Task directions: Where a line below includes the word "תמונות", copy that line.

Information provided:
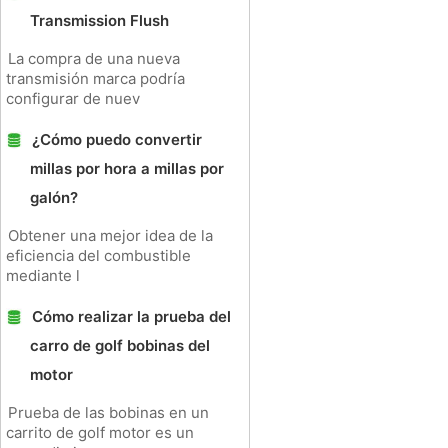
Transmission Flush
La compra de una nueva
transmisión marca podría
configurar de nuev
¿Cómo puedo convertir
millas por hora a millas por
galón?
Obtener una mejor idea de la
eficiencia del combustible
mediante l
Cómo realizar la prueba del
carro de golf bobinas del
motor
Prueba de las bobinas en un
carrito de golf motor es un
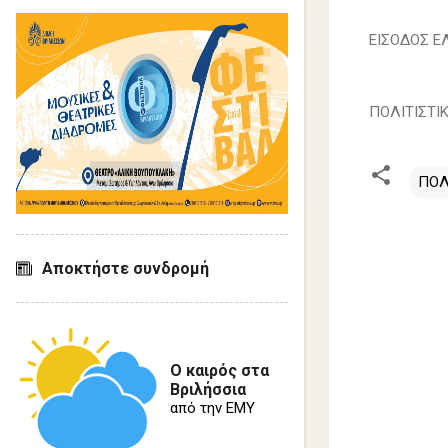
ΕΙΣΟΔΟΣ Ε
ΠΟΛΙΤΙΣΤΙ
ΠΟΛ
Σ
χ
Αποκτήστε συνδρομή
ό
λ
ι
Ο καιρός στα
α
Βριλήσσια
από την ΕΜΥ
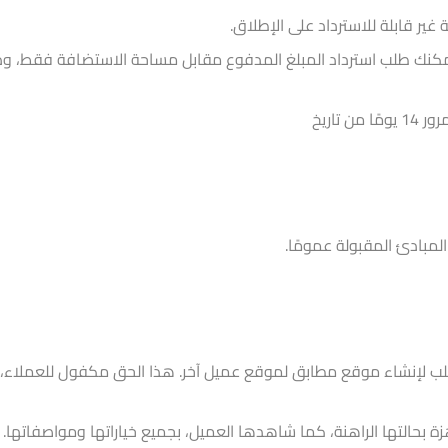
غير قابلة للاسترداد على الإطلاق.
 تاريخ
المبادئ المقبولة عمومًا.
لإنشاء موقع مطابق لموقع عميل آخر. هذا الحق مكفول للعملاء، و
ة بحالتها الراهنة، كما شاهدها العميل، بجميع خياراتها ومواصفاتها. 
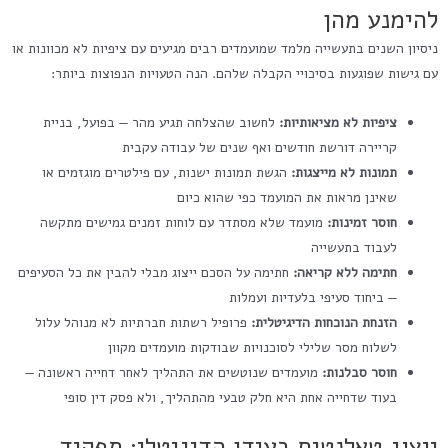
להימנע מהן
ניסיון השנים בתעשייה מלמד שמועמדים רבים מגיעים עם ציפיות לא מכוונות או
עם גישות שפוגעות בסיכויי הקבלה שלהם. הנה הטעויות הנפוצות ביותר:
ציפיות לא מציאותיות:
לחשוב שהצלחה תגיע מהר — בפועל, בניית
קריירה דורשת חודשים ואף שנים של עבודה עקבית
תמונות לא מייצגות:
הגשת תמונות ישנות, עם פילטרים מוגזמים או
שאינן מראות את המועמד כפי שהוא כיום
חוסר זמינות:
מועמד שלא מסתדר עם לוחות זמנים גמישים מתקשה
לעבוד בתעשייה
חתימה ללא קריאה:
חתימה על הסכם ייצוג מבלי להבין את כל הסעיפים
— ביחוד סעיפי בלעדיות ועמלות
הזנחת הנוכחות הדיגיטלית:
פרופיל רשתות חברתיות לא מנוהל עלול
לשלוח מסר שלילי לסוכנויות שבודקות מועמדים מקוון
חוסר סבלנות:
מועמדים שנוטשים את התהליך לאחר דחייה ראשונה —
בעוד שדחייה אחת היא חלק טבעי מהתהליך, ולא פסק דין סופי
ייצוג טאלנטים בעידן הדיגיטלי: תפקיד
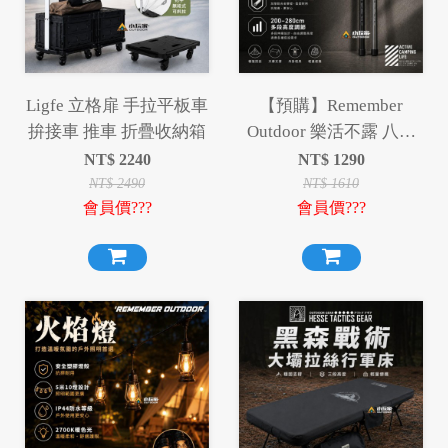
Ligfe 立格扉 手拉平板車
【預購】Remember
拚接車 推車 折疊收納箱
Outdoor 樂活不露 八角
蜂巢營柱 伸縮 鋁合金營
NT$
2240
NT$
1290
柱 伸縮鋁合金營柱 營柱
NT$
2490
NT$
1610
會員價???
會員價???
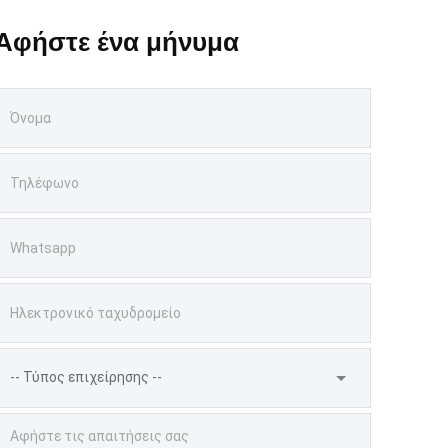
Αφήστε ένα μήνυμα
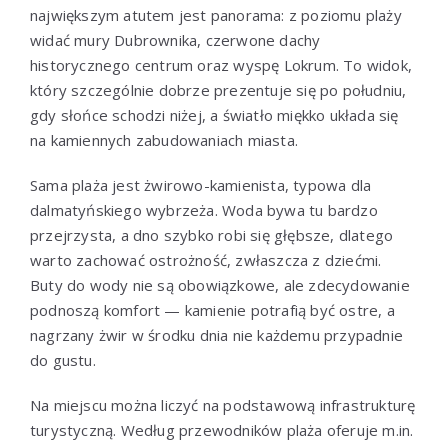
największym atutem jest panorama: z poziomu plaży
widać mury Dubrownika, czerwone dachy
historycznego centrum oraz wyspę Lokrum. To widok,
który szczególnie dobrze prezentuje się po południu,
gdy słońce schodzi niżej, a światło miękko układa się
na kamiennych zabudowaniach miasta.
Sama plaża jest żwirowo-kamienista, typowa dla
dalmatyńskiego wybrzeża. Woda bywa tu bardzo
przejrzysta, a dno szybko robi się głębsze, dlatego
warto zachować ostrożność, zwłaszcza z dziećmi.
Buty do wody nie są obowiązkowe, ale zdecydowanie
podnoszą komfort — kamienie potrafią być ostre, a
nagrzany żwir w środku dnia nie każdemu przypadnie
do gustu.
Na miejscu można liczyć na podstawową infrastrukturę
turystyczną. Według przewodników plaża oferuje m.in.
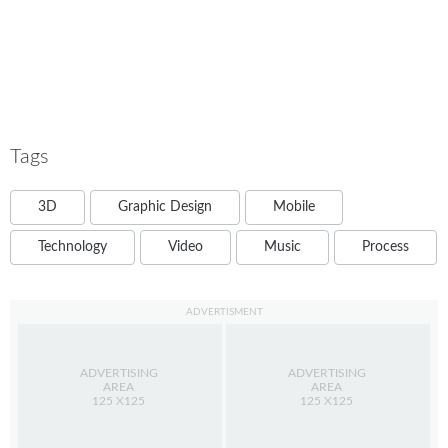
Tags
3D
Graphic Design
Mobile
Technology
Video
Music
Process
ADVERTISMENT
ADVERTISING
ADVERTISING
AREA
AREA
125 X125
125 X125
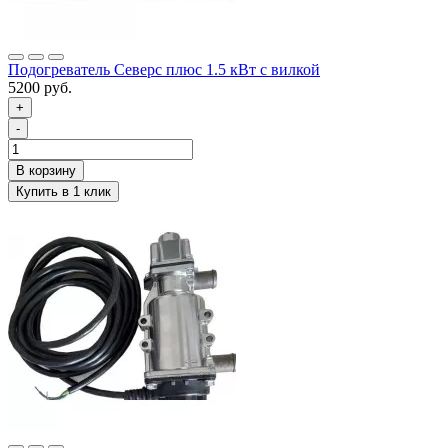
Подогреватель Северс плюс 1.5 кВт с вилкой
5200 руб.
+
-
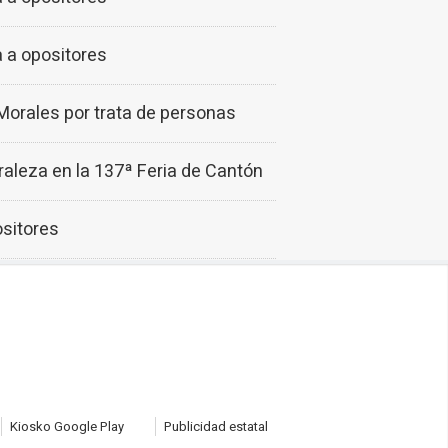
a a opositores
 Morales por trata de personas
raleza en la 137ª Feria de Cantón
ositores
Kiosko Google Play
Publicidad estatal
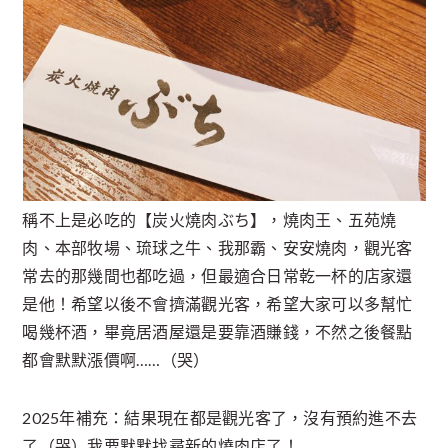
稱不上是必吃的【炭火燒肉ぶち】，燒肉王、五苑燒
肉、本部牧場、琉球之牛、我那霸、安安燒肉，觀光客
常去的那幾間也都吃過，但最適合日常乾一杯的店家還
是他！希望以後不會擠滿觀光客，希望大家可以多幫忙
喝幾杯酒，畢竟居酒屋還是要靠酒賺錢，不然之後餐點
都會默默漲價啊……（哭）
2025年補充：結果現在都是觀光客了，沒有預約進不去
了（哭）我要默默找尋新的燒肉店了！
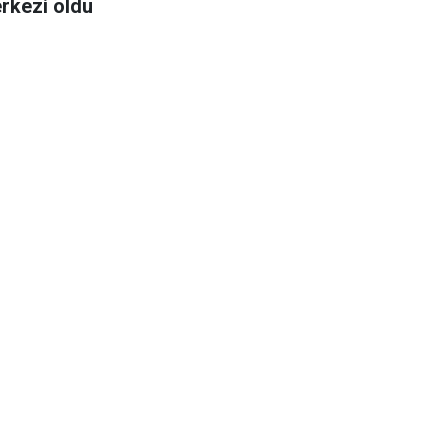
rkezi oldu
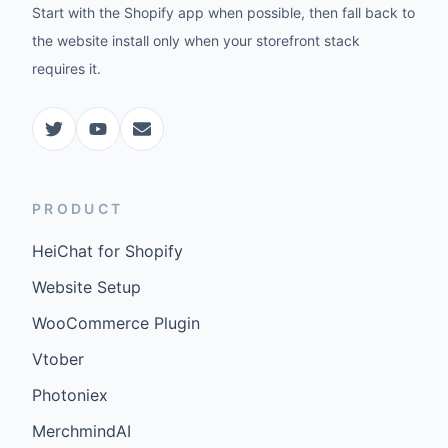
Start with the Shopify app when possible, then fall back to
the website install only when your storefront stack
requires it.
PRODUCT
HeiChat for Shopify
Website Setup
WooCommerce Plugin
Vtober
Photoniex
MerchmindAI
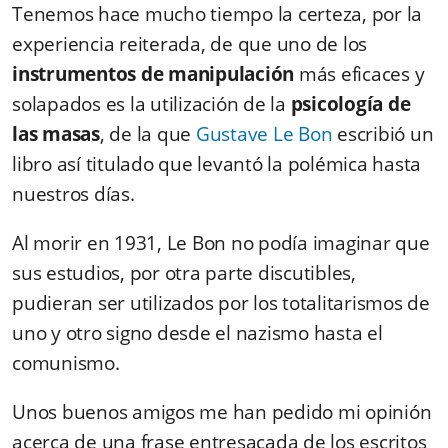
Tenemos hace mucho tiempo la certeza, por la
experiencia reiterada, de que uno de los
instrumentos de manipulación
más eficaces y
solapados es la utilización de la
psicología de
las masas
, de la que
Gustave Le Bon
escribió un
libro así titulado que levantó la polémica hasta
nuestros días.
Al morir en 1931, Le Bon no podía imaginar que
sus estudios, por otra parte discutibles,
pudieran ser utilizados por los totalitarismos de
uno y otro signo desde el nazismo hasta el
comunismo.
Unos buenos amigos me han pedido mi opinión
acerca de una frase entresacada de los escritos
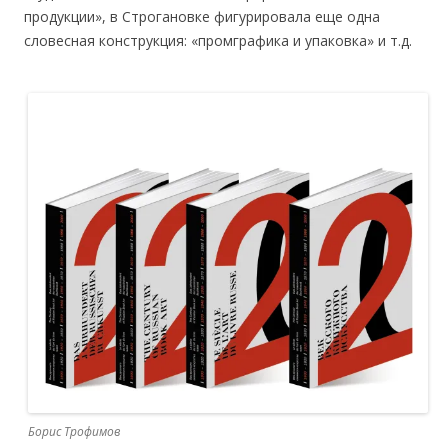
продукции», в Строгановке фигурировала еще одна
словесная конструкция: «промграфика и упаковка» и т.д.
Борис Трофимов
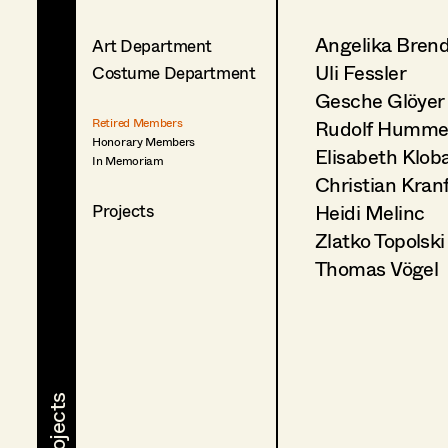
Angelika Bren
Art Department
Uli Fessler
Costume Department
Gesche Glöyer
Rudolf Humme
Retired Members
Honorary Members
Elisabeth Klob
In Memoriam
Christian Kran
Heidi Melinc
Projects
Zlatko Topolski
Thomas Vögel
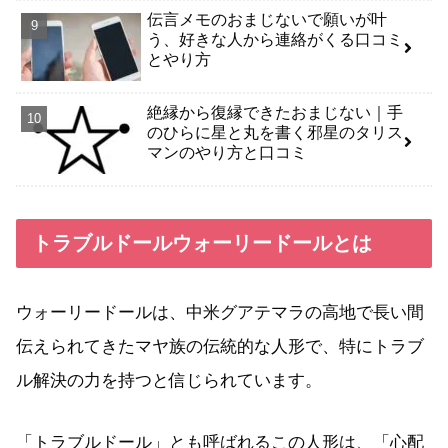
伝言メモのおまじないで願いが叶
う、好きな人から連絡がくる口コミ
とやり方
絶縁から復縁できたおまじない｜手
のひらに星と丸を書く邪星のタリス
マンのやり方と口コミ
トラブルドールウォーリードールとは
ウォーリードールは、中米グアテマラの高地で長い間
伝えられてきたマヤ族の伝統的な人形で、特にトラブ
ル解決の力を持つと信じられています。
「トラブルドール」とも呼ばれるこの人形は、「心配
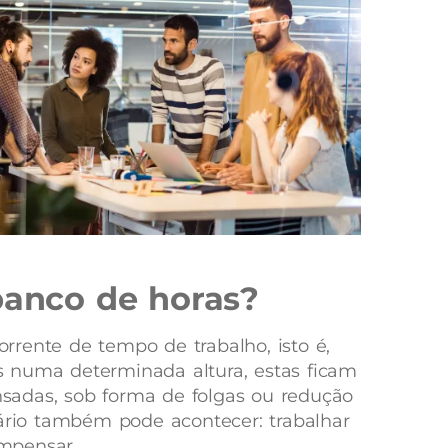
banco de horas?
rente de tempo de trabalho, isto é,
 numa determinada altura, estas ficam
adas, sob forma de folgas ou redução
rário também pode acontecer: trabalhar
mpensar.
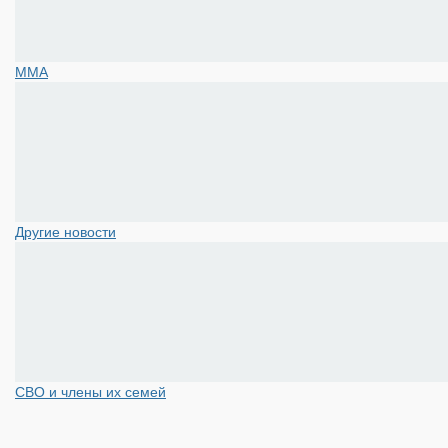
ММА
Другие новости
СВО и члены их семей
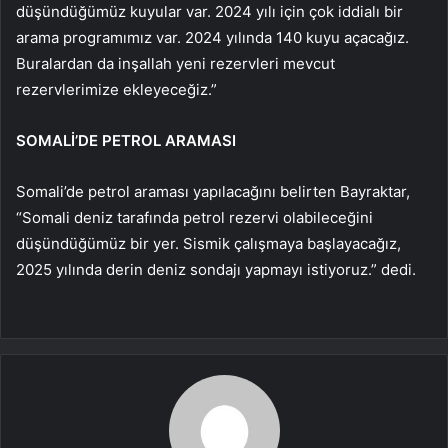
düşündüğümüz kuyular var. 2024 yılı için çok iddialı bir
arama programımız var. 2024 yılında 140 kuyu açacağız.
Buralardan da inşallah yeni rezervleri mevcut
rezervlerimize ekleyeceğiz.”
SOMALİ’DE PETROL ARAMASI
Somali’de petrol araması yapılacağını belirten Bayraktar,
“Somali deniz tarafında petrol rezervi olabileceğini
düşündüğümüz bir yer. Sismik çalışmaya başlayacağız,
2025 yılında derin deniz sondajı yapmayı istiyoruz.” dedi.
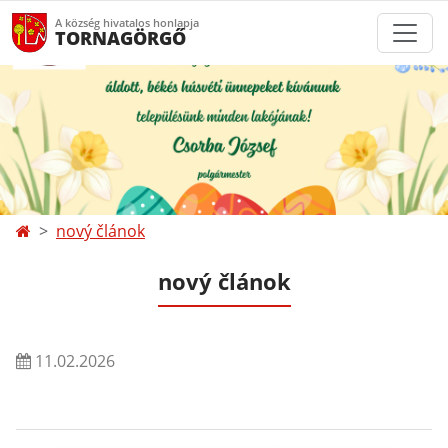
A község hivatalos honlapja
TORNAGÖRGŐ
nový článok
nový článok
11.02.2026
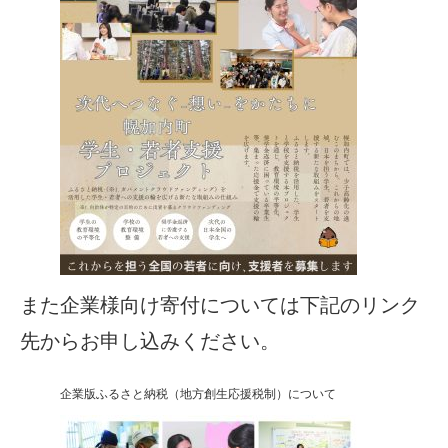
また企業様向け寄付については下記のリンク
先からお申し込みください。
企業版ふるさと納税（地方創生応援税制）について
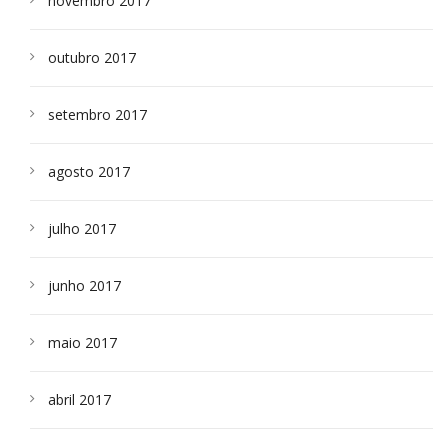
novembro 2017
outubro 2017
setembro 2017
agosto 2017
julho 2017
junho 2017
maio 2017
abril 2017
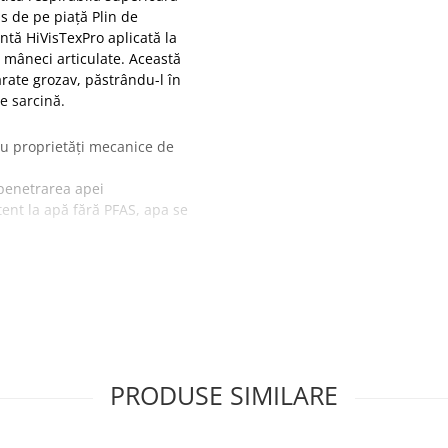
is de pe piață Plin de
antă HiVisTexPro aplicată la
i mâneci articulate. Această
arate grozav, păstrându-l în
de sarcină.
u proprietăți mecanice de
 penetrarea apei
tent la apă fără PFAS, apa se
orită
PRODUSE SIMILARE
cta
 confort sporit
ție maximă impermeabilă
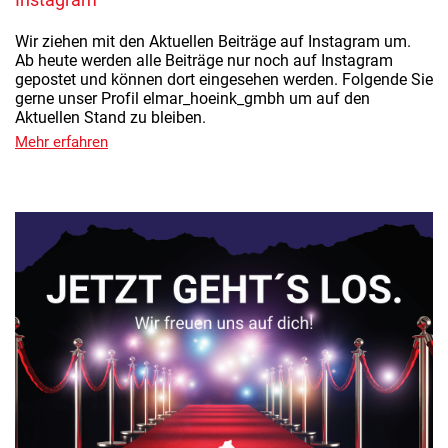
Wir ziehen mit den Aktuellen Beiträge auf Instagram um.
Ab heute werden alle Beiträge nur noch auf Instagram
gepostet und können dort eingesehen werden. Folgende Sie
gerne unser Profil elmar_hoeink_gmbh um auf den
Aktuellen Stand zu bleiben.
Mehr erfahren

Response:
תמונות לא מייצגות:
הגשת תמונות ישנות, עם פילטרים מוגזמים או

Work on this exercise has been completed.